▶ _WORK TO COMPLETE_
From the very first line down to the line containing "high-resolution micrograph shows", write out the material exactly as it appears, and no more.

▶ _DATASET EXCERPT_
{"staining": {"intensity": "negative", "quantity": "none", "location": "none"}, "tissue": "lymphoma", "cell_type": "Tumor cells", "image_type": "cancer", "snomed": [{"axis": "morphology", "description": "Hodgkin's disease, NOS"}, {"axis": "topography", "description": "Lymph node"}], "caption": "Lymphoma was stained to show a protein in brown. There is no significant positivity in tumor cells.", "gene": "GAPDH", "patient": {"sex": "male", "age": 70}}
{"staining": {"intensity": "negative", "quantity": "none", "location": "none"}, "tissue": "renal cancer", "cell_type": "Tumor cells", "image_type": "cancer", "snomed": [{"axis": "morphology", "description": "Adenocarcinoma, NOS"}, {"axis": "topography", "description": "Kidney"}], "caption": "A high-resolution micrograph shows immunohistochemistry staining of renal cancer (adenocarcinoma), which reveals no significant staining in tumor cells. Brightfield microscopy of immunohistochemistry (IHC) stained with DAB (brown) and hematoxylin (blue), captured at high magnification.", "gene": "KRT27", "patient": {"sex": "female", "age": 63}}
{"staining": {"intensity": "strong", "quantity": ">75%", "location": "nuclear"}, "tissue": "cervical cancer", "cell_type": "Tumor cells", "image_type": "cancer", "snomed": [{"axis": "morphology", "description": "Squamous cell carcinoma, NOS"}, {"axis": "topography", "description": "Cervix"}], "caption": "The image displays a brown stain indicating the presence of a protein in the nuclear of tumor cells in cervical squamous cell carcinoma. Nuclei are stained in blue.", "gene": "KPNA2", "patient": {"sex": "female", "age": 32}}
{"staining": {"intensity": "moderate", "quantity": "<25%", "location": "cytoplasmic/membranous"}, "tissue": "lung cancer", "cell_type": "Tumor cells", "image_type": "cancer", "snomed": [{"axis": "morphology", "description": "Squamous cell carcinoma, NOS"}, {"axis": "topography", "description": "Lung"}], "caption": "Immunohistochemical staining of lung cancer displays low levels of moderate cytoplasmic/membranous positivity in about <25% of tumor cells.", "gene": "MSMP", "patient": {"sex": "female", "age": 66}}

▶ _RESPONSE FOR THIS EXERCISE_
{"staining": {"intensity": "negative", "quantity": "none", "location": "none"}, "tissue": "lymphoma", "cell_type": "Tumor cells", "image_type": "cancer", "snomed": [{"axis": "morphology", "description": "Hodgkin's disease, NOS"}, {"axis": "topography", "description": "Lymph node"}], "caption": "Lymphoma was stained to show a protein in brown. There is no significant positivity in tumor cells.", "gene": "GAPDH", "patient": {"sex": "male", "age": 70}}
{"staining": {"intensity": "negative", "quantity": "none", "location": "none"}, "tissue": "renal cancer", "cell_type": "Tumor cells", "image_type": "cancer", "snomed": [{"axis": "morphology", "description": "Adenocarcinoma, NOS"}, {"axis": "topography", "description": "Kidney"}], "caption": "A high-resolution micrograph shows immunohistochemistry staining of renal cancer (adenocarcinoma), which reveals no significant staining in tumor cells. Brightfield microscopy of immunohistochemistry (IHC) stained with DAB (brown) and hematoxylin (blue), captured at high magnification.", "gene": "KRT27", "patient": {"sex": "female", "age": 63}}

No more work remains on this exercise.